The Queen is the main antagonist of the Italian fairy tale, Sun, Moon, and Talia, by Giambattista Basile. This is the original version of Sleeping Beauty.

Sun, Moon, and Talia

When she started to notice how her husband, the King, had always mentioned Talia, and her two children Sun and Moon, in his sleep, she began to realize that her husband cheated on her with another woman. The next day, she went to her secretary to inquire his answer on her husband's mysterious admirer. The secretary explained to her that he knew Talia, and that he had children through her. She then orders her secretary to bring the two children to her. After the secretary had done what she had requested unto him, she goes to her royal cook, and she orders him to cook the two children alive, and then serve them in several dishes to her unsuspecting husband. The cook went against her wishes, and he hid the children and cooked two lambs for his ruler instead. Because the Queen had no idea that the King was actually eating lamb, she continually mocked her husband for seemingly eating his own children.

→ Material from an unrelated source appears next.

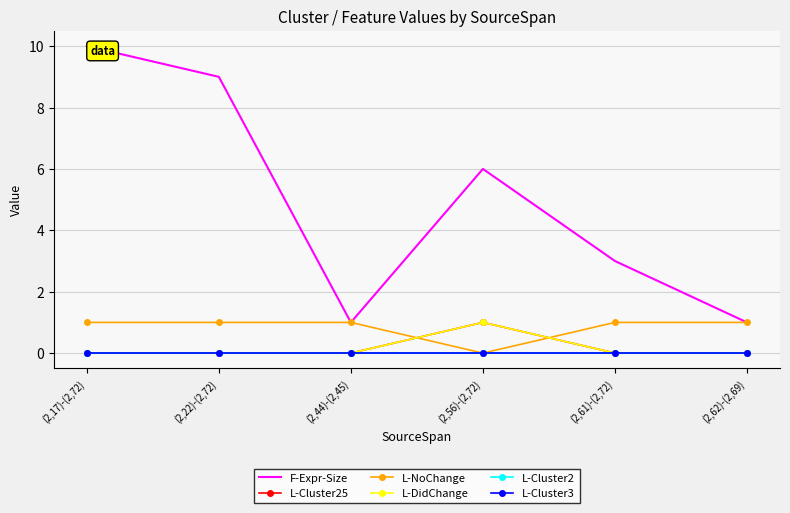

At which category is the sum across all series the highest?

(2,17)-(2,72)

Later on, still not satisfied with her cruelty, she then makes a decree to send Talia herself to the palace. The guards did as she said, and they soon brought the young girl to her. She then demanded to her guards that she should be thrown into a great bonfire on the floor. When Talia was desperately pleading for her life, the Queen simply asks her to strip down and to give her clothes to her, stating that those clothes didn't deserve to burn with a lowly person.

Thankfully, the King himself barged in at the right moment, and he then sentences his wife to death. The Queen requested that she take her valuable clothes off first so that they wouldn't burn with her, and after this was done, she was thrown into the great bonfire that she had set up for Talia. The King and Talia soon marry afterwards, and they lived happily ever after.